Investors and Elon Musk insiders have captured the massive gains of SpaceX’s record-breaking IPO, while ordinary households are left holding risk they never chose to take on — and facing the downstream consequences of extreme inequality.

Elon Musk, founder and CEO of SpaceX, speaks via video before the ringing of opening bell at the Nasdaq Marketsite at the launch of the company’s initial public offering (IPO) on June 12, 2026, in New York City.

SpaceX’s IPO is evidence that modern finance has become extraordinarily effective at concentrating massive rewards upward, transferring risk downward, and exacerbating inequality under the guise of “progress.” (Spencer Platt / Getty Images)


On June 12, Elon Musk’s company SpaceX went public. The company was the largest initial public offering (IPO) in history, hitting a public market valuation of $2.1 trillion and becoming the sixth-most valuable US firm overnight, later rising even higher to fourth. As of now, SpaceX has raised nearly $86 billion, or triple the size of the previous IPO record of commerce company Alibaba’s in 2014. Musk became the world’s first trillionaire, more than four thousand current and former SpaceX employees became millionaires, and over twenty institutional investors held stakes worth more than $1 billion.

This is despite the company accumulating a $4.9 billion net loss last year and more than $41 billion in losses since its founding. Roughly $75 billion of the firm’s balance sheet represents a Trojan horse of debt inherited from xAI and X, other companies owned by Musk that he transferred onto SpaceX’s books just a few months before the IPO. For every dollar of revenue the AI segment earned in 2025, it lost two dollars. To use finance industry metrics, SpaceX shares currently have a price-to-earning ratio of -61.09 (compared to an industry average of 11.51).

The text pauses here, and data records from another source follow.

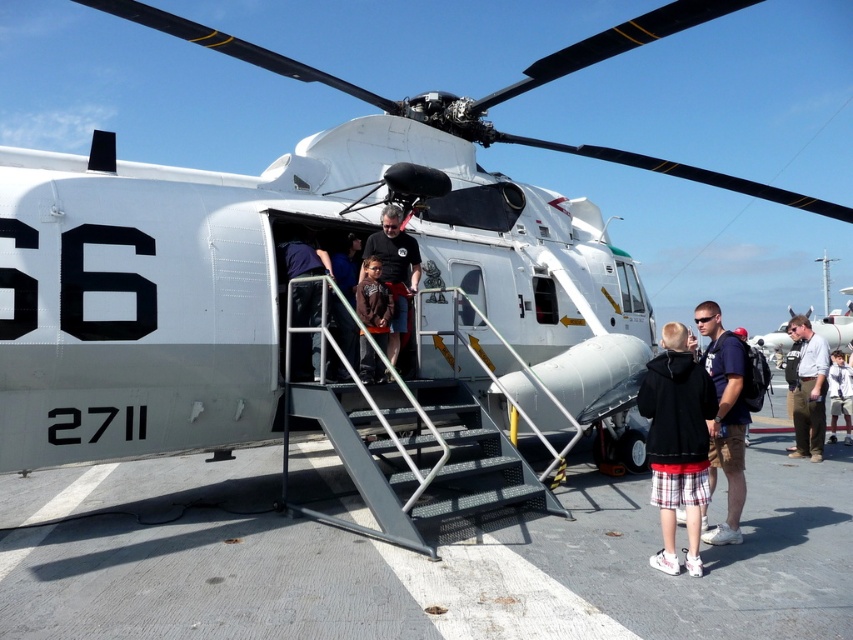
You are a photographer trying to capture a clear shot of both the dark brown leather jacket at center and the white shirt at right. Based on their heights, which one might you need to adjust your camera angle upwards to include in the frame?

The dark brown leather jacket at center has a lesser height compared to the white shirt at right, so you would need to adjust your camera angle upwards to include the taller white shirt at right in the frame.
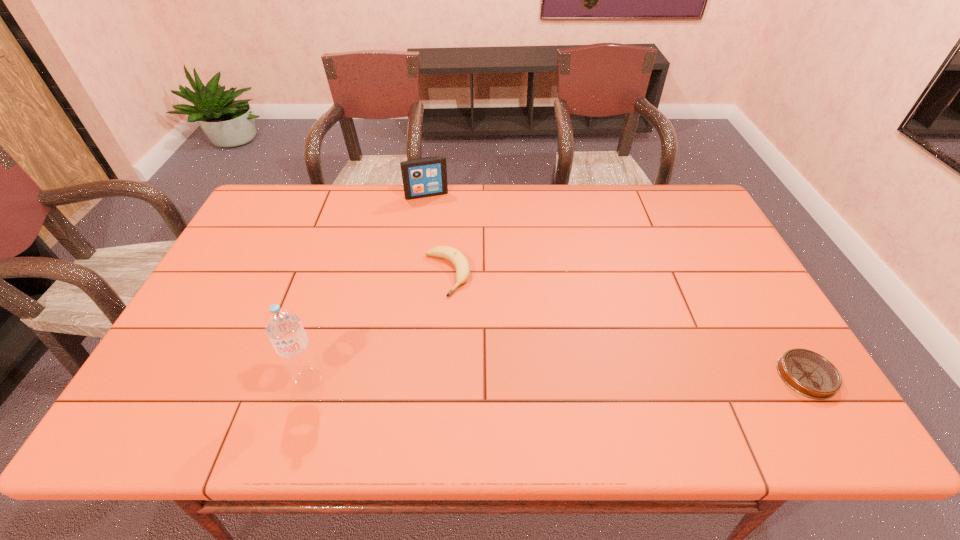
Where is `blank region between the tallest object and the banana`? blank region between the tallest object and the banana is located at coordinates (378, 327).

Image resolution: width=960 pixels, height=540 pixels. In order to click on free area in between the banana and the compass in this screenshot , I will do `click(627, 325)`.

I want to click on vacant area that lies between the second farthest object and the second tallest object, so click(x=437, y=234).

The image size is (960, 540). I want to click on free point between the tallest object and the second farthest object, so click(378, 327).

This screenshot has height=540, width=960. Find the location of `free space between the farthest object and the shortest object`. free space between the farthest object and the shortest object is located at coordinates (616, 285).

Identify the location of free space between the third tallest object and the rightmost object. (627, 325).

Identify the location of vacant point located between the water bottle and the second tallest object. (368, 287).

Identify which object is the third closest to the banana. Please provide its 2D coordinates. Your answer should be formatted as a tuple, i.e. [(x, y)], where the tuple contains the x and y coordinates of a point satisfying the conditions above.

[(808, 373)]

The image size is (960, 540). I want to click on object that is the closest one to the water bottle, so click(x=461, y=264).

You are a GUI agent. You are given a task and a screenshot of the screen. Output one action in this format:
    pyautogui.click(x=<x>, y=<y>)
    Task: Click on the vacant area in the image that satisfies the following two spatial constraints: 1. on the front side of the second shortest object; 2. on the right side of the second tallest object
    This screenshot has width=960, height=540.
    Given the screenshot: What is the action you would take?
    pyautogui.click(x=415, y=274)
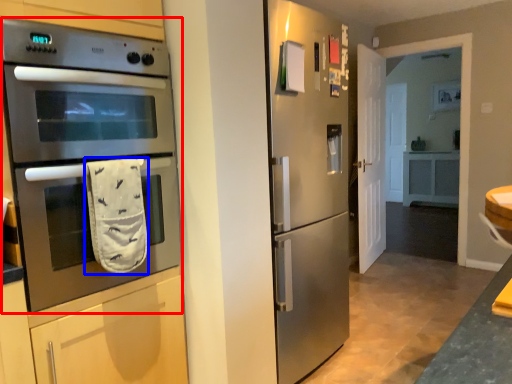
Question: Which object appears farthest to the camera in this image, microwave oven (highlighted by a red box) or hand towel (highlighted by a blue box)?

Choices:
 (A) microwave oven
 (B) hand towel

Answer: (B)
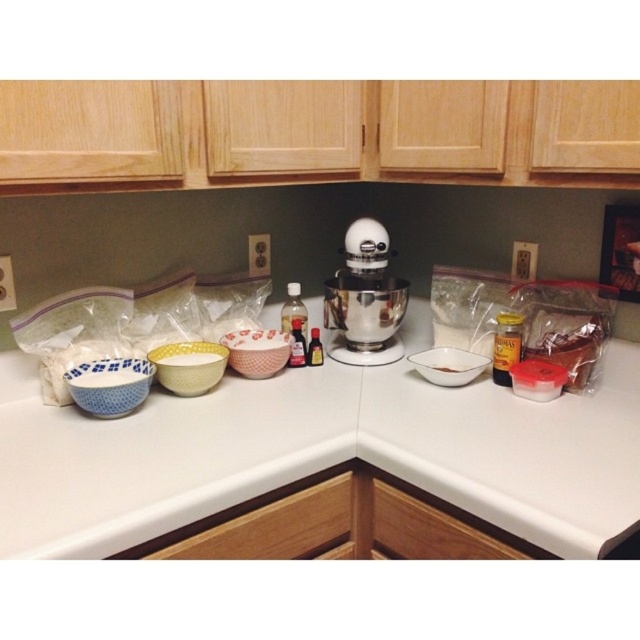
Question: Can you confirm if white glossy square bowl at center is positioned below white matte bowl at center?

Choices:
 (A) no
 (B) yes

Answer: (A)

Question: Estimate the real-world distances between objects in this image. Which object is farther from the white glossy square bowl at center?

Choices:
 (A) white metallic stand mixer at center
 (B) white matte bowl at center

Answer: (A)

Question: Considering the relative positions of white glossy countertop at center and white polka dot bowl at center in the image provided, where is white glossy countertop at center located with respect to white polka dot bowl at center?

Choices:
 (A) above
 (B) below

Answer: (B)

The scale of the SpaceX IPO is not the result of the free market’s boundless possibilities or remarkable feats in innovation but a complex, sophisticated initiative in financial engineering and upward wealth redistribution. The deal was structured, at every level, to let financial insiders and longtime Musk supporters capture the gains and exit well before the valuation has a chance to come back down to Earth, while ordinary households are left holding risk they never chose to take on and facing the consequences of deepening inequality.